The weekend that was...

Depression set in early on Saturday night as I started reading Gabriela Garcia Marquez's One Hundred Years of Solitude. What if I die an old maid like Amaranta or Remedios the Beauty? What if I end up an old woman as heartless as Colonel Aureliano Buendia? On Sunday morning I again ploughed through the novel. It was tedious even though it did provide a picture of Spanish life, its customs, its supersitions and its fears.

By the time I managed to get over with Marquez, I was exhausted. I slept and slept to feel better. It did help but the fact that I was horribly broke didn't. It spelt going out nowhere. The only hope was a cheque I had deposited to be encashed. I checked it. Zilch. Then I happened to check my other account. And my day was made. There was the lumpsome allowance from office in it which I had expected a day later. So there I was at Sarojini Nagar market which has to be the best flea market, at least in Delhi, Bombay and Calcutta.

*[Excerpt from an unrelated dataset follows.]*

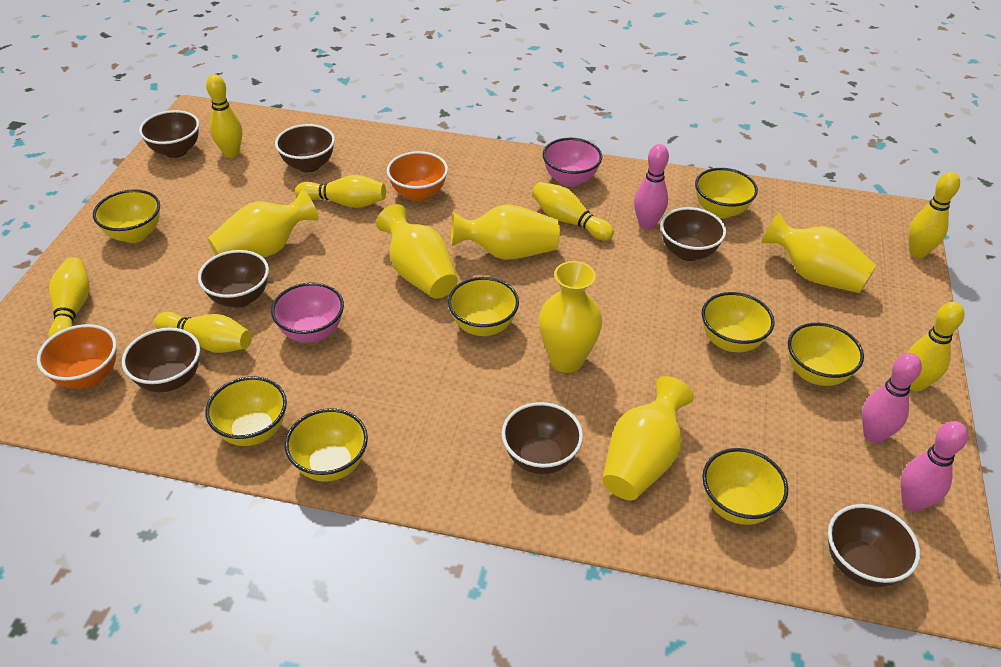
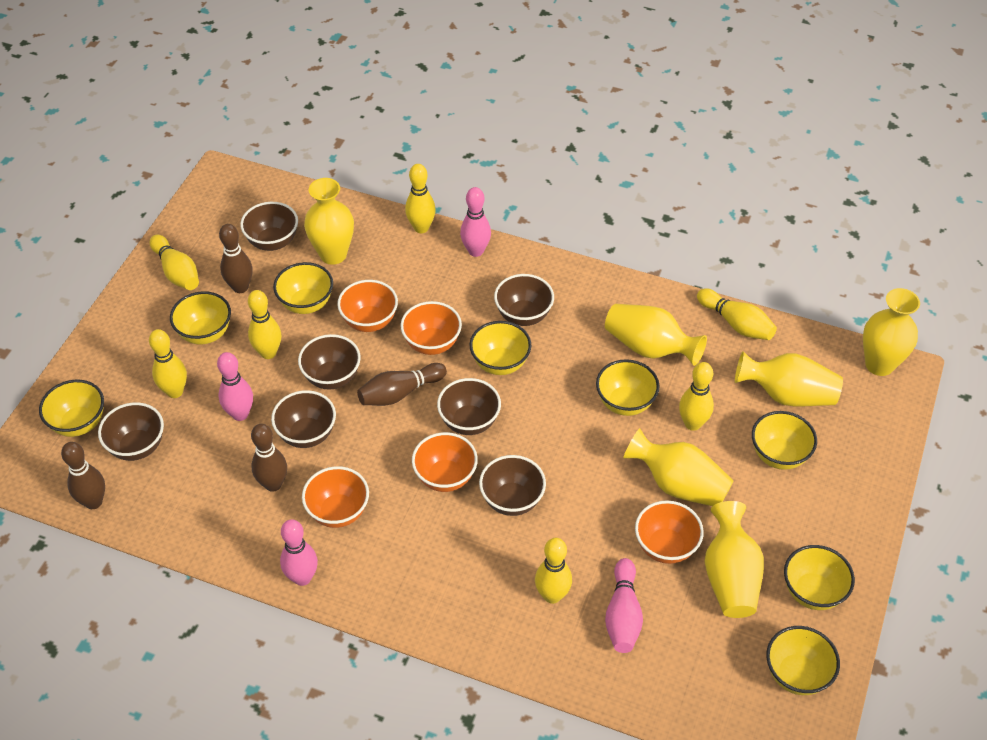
brown bowling pin: none = 0 -> [61,442,105,509] [219,224,253,293] [251,424,287,492] [357,363,447,406] = 4
orange bowl: [37,324,117,389] [387,151,448,202] = 2 -> [302,466,369,528] [337,280,398,332] [400,301,462,355] [412,432,478,492] [635,500,704,564] = 5
pink bowl: [271,282,344,343] [543,138,602,187] = 2 -> none = 0
pink bowling pin: [634,144,669,230] [862,353,922,443] [901,421,968,512] = 3 -> [217,352,253,421] [280,519,318,586] [460,187,491,257] [605,558,643,653] = 4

Unbelievable cheap stuff lay for the taking. Of course I had to bargain and use my nagging powers. But when I got a flouncy polka dotted skirt for just Rs 35, my eyes nearly popped out. Something that brought a smile to the person who was standing at the stall chatting with the seller. And I shopped and I shopped. Even though it was hot and I really didn't need much. Compulsive shopping I guess. But it didn't hurt the pocket much. Just within Rs 1,000 I had as much as 10 small bags stuffed with lots of pretty skirts and tops.

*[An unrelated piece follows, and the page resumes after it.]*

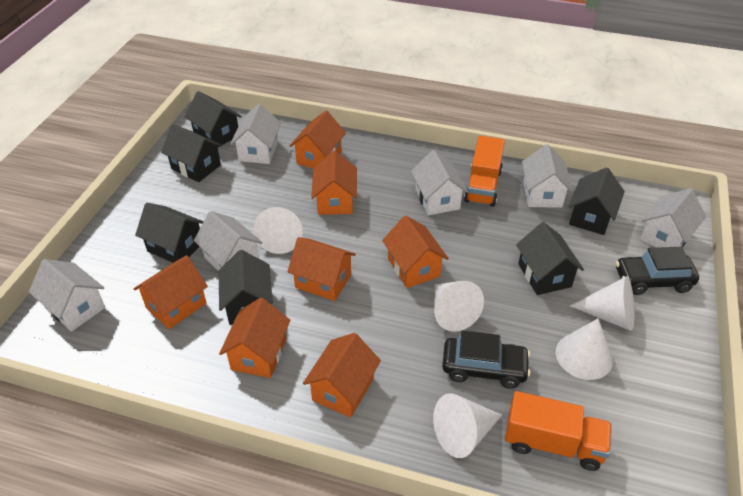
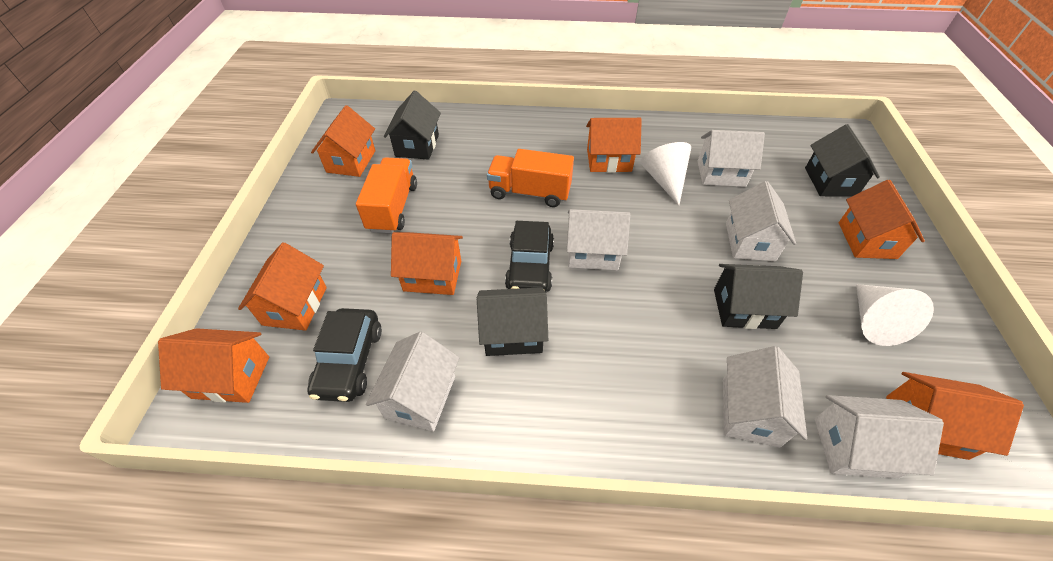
black house: [135,203,204,263] [161,124,222,182] [185,91,242,147] [219,250,273,325] [516,222,584,295] [569,167,625,235] = 6 -> [384,91,441,160] [477,287,548,356] [714,264,803,329] [805,124,880,197] = 4
white cone: [253,207,303,254] [433,393,502,458] [434,281,484,332] [556,319,613,380] [570,276,634,331] = 5 -> [640,142,691,205] [856,284,934,346] = 2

The first time I had been to Sarojini was with a friend of my dad's. R uncle took us around the city when I came for admission to IIMC. When we went to Sarojini it was already evening and I could not make out much. Except for rows of shops with clothes popping out of every nook and cranny, the owners calling out and R uncle insisting that you could get anything for a steal here. But the actual time I remember falling in love with the market was when we used to go from IIMC in a huge gang. Times when we used to wander there for hours and times when we used to return to the hostel piled up in an autorickshaw that would refuse to go uphill with all us.

And as I walked alone through the alleys there, I felt so at home. Now I can boast that I know it like I know my slab of Lindt's dark chocolate. Once upon a time though I wondered at how you could find your way through the maze there. Funny that it's been four years almost and I am still here.

Back at home trying on the clothes made me feel even better. Finally a round of rearranging the wardrobe to hold everything that I bought and I could feel all the depression of Marquez evaporating like it was never there. The other high point was munching on my favourite Mc Donald's burger and demolishing a mud pie while watching Desperate Housewives.

The start might not have been great but the end was.